**INPUT DATA**

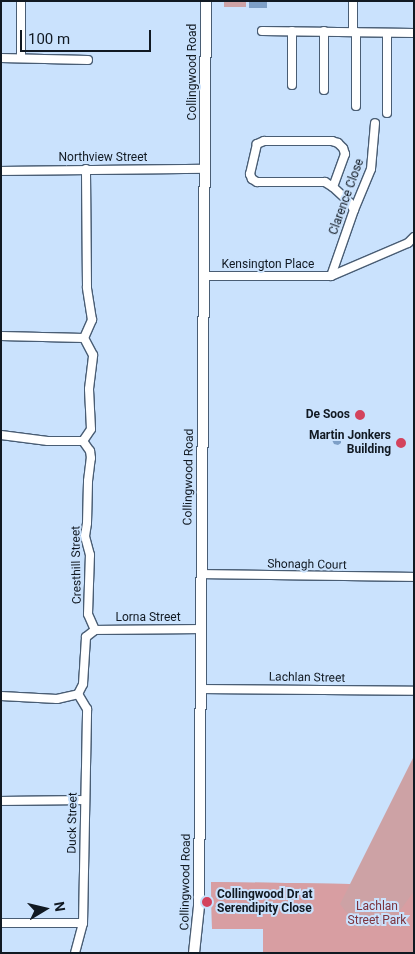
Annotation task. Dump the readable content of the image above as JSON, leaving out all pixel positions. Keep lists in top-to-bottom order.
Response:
{
  "streets": {
    "street": [
      "Collingwood Road",
      "Northview Street",
      "Clarence Close",
      "Kensington Place",
      "Cresthill Street",
      "Shonagh Court",
      "Lorna Street",
      "Lachlan Street",
      "Duck Street"
    ]
  },
  "crossings": [
    ["Collingwood Road", "Northview Street"],
    ["Collingwood Road", "Kensington Place"],
    ["Collingwood Road", "Shonagh Court"],
    ["Collingwood Road", "Lorna Street"],
    ["Collingwood Road", "Lachlan Street"],
    ["Clarence Close", "Kensington Place"],
    ["Cresthill Street", "Lorna Street"]
  ],
  "parks": ["Lachlan Street Park"],
  "places": ["De Soos", "Martin Jonkers Building", "Collingwood Dr at Serendipity Close"],
  "scale_bar": "100 m",
  "north": "right"
}
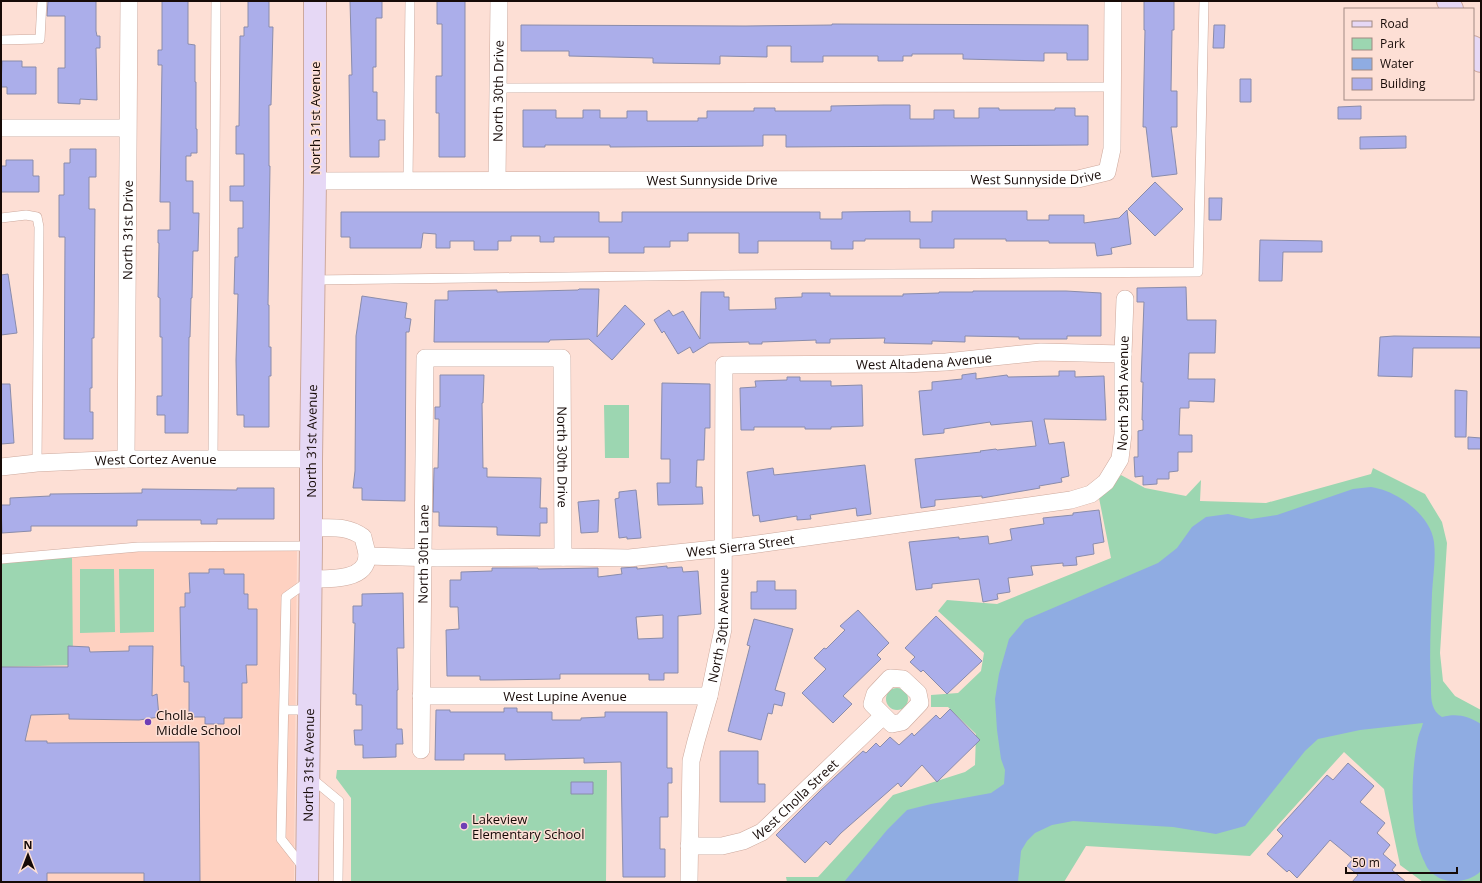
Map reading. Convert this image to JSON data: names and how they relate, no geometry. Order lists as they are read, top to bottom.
{
  "streets": {
    "street": [
      "North 30th Drive",
      "North 31st Avenue",
      "West Sunnyside Drive",
      "North 31st Drive",
      "West Altadena Avenue",
      "North 29th Avenue",
      "West Cortez Avenue",
      "West Sierra Street",
      "North 30th Lane",
      "North 30th Avenue",
      "West Lupine Avenue",
      "West Cholla Street"
    ]
  },
  "crossings": [
    ["North 30th Drive", "West Sunnyside Drive"],
    ["North 30th Drive", "West Sierra Street"],
    ["North 30th Drive", "North 30th Lane"],
    ["North 31st Avenue", "West Sunnyside Drive"],
    ["North 31st Avenue", "West Cortez Avenue"],
    ["North 31st Avenue", "West Sierra Street"],
    ["North 31st Drive", "West Cortez Avenue"],
    ["West Altadena Avenue", "North 29th Avenue"],
    ["West Altadena Avenue", "North 30th Avenue"],
    ["North 29th Avenue", "West Sierra Street"],
    ["West Sierra Street", "North 30th Lane"],
    ["West Sierra Street", "North 30th Avenue"],
    ["North 30th Lane", "West Lupine Avenue"],
    ["North 30th Avenue", "West Lupine Avenue"],
    ["North 30th Avenue", "West Cholla Street"]
  ],
  "places": ["Cholla Middle School", "Lakeview Elementary School"],
  "legend": [
    "Road",
    "Park",
    "Water",
    "Building"
  ],
  "scale_bar": "50 m",
  "north": "top"
}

**TASK ITEM**
A faithful, picture-free copy of the material is what this task asks for.

**YOUR SOLUTION**
Annotation task. Dump the readable content of the image above as JSON, leaving out all pixel positions. Keep lists in top-to-bottom order.
Response:
{
  "streets": {
    "street": [
      "Collingwood Road",
      "Northview Street",
      "Clarence Close",
      "Kensington Place",
      "Cresthill Street",
      "Shonagh Court",
      "Lorna Street",
      "Lachlan Street",
      "Duck Street"
    ]
  },
  "crossings": [
    ["Collingwood Road", "Northview Street"],
    ["Collingwood Road", "Kensington Place"],
    ["Collingwood Road", "Shonagh Court"],
    ["Collingwood Road", "Lorna Street"],
    ["Collingwood Road", "Lachlan Street"],
    ["Clarence Close", "Kensington Place"],
    ["Cresthill Street", "Lorna Street"]
  ],
  "parks": ["Lachlan Street Park"],
  "places": ["De Soos", "Martin Jonkers Building", "Collingwood Dr at Serendipity Close"],
  "scale_bar": "100 m",
  "north": "right"
}
Map reading. Convert this image to JSON data: names and how they relate, no geometry. Order lists as they are read, top to bottom.
{
  "streets": {
    "street": [
      "North 30th Drive",
      "North 31st Avenue",
      "West Sunnyside Drive",
      "North 31st Drive",
      "West Altadena Avenue",
      "North 29th Avenue",
      "West Cortez Avenue",
      "West Sierra Street",
      "North 30th Lane",
      "North 30th Avenue",
      "West Lupine Avenue",
      "West Cholla Street"
    ]
  },
  "crossings": [
    ["North 30th Drive", "West Sunnyside Drive"],
    ["North 30th Drive", "West Sierra Street"],
    ["North 30th Drive", "North 30th Lane"],
    ["North 31st Avenue", "West Sunnyside Drive"],
    ["North 31st Avenue", "West Cortez Avenue"],
    ["North 31st Avenue", "West Sierra Street"],
    ["North 31st Drive", "West Cortez Avenue"],
    ["West Altadena Avenue", "North 29th Avenue"],
    ["West Altadena Avenue", "North 30th Avenue"],
    ["North 29th Avenue", "West Sierra Street"],
    ["West Sierra Street", "North 30th Lane"],
    ["West Sierra Street", "North 30th Avenue"],
    ["North 30th Lane", "West Lupine Avenue"],
    ["North 30th Avenue", "West Lupine Avenue"],
    ["North 30th Avenue", "West Cholla Street"]
  ],
  "places": ["Cholla Middle School", "Lakeview Elementary School"],
  "legend": [
    "Road",
    "Park",
    "Water",
    "Building"
  ],
  "scale_bar": "50 m",
  "north": "top"
}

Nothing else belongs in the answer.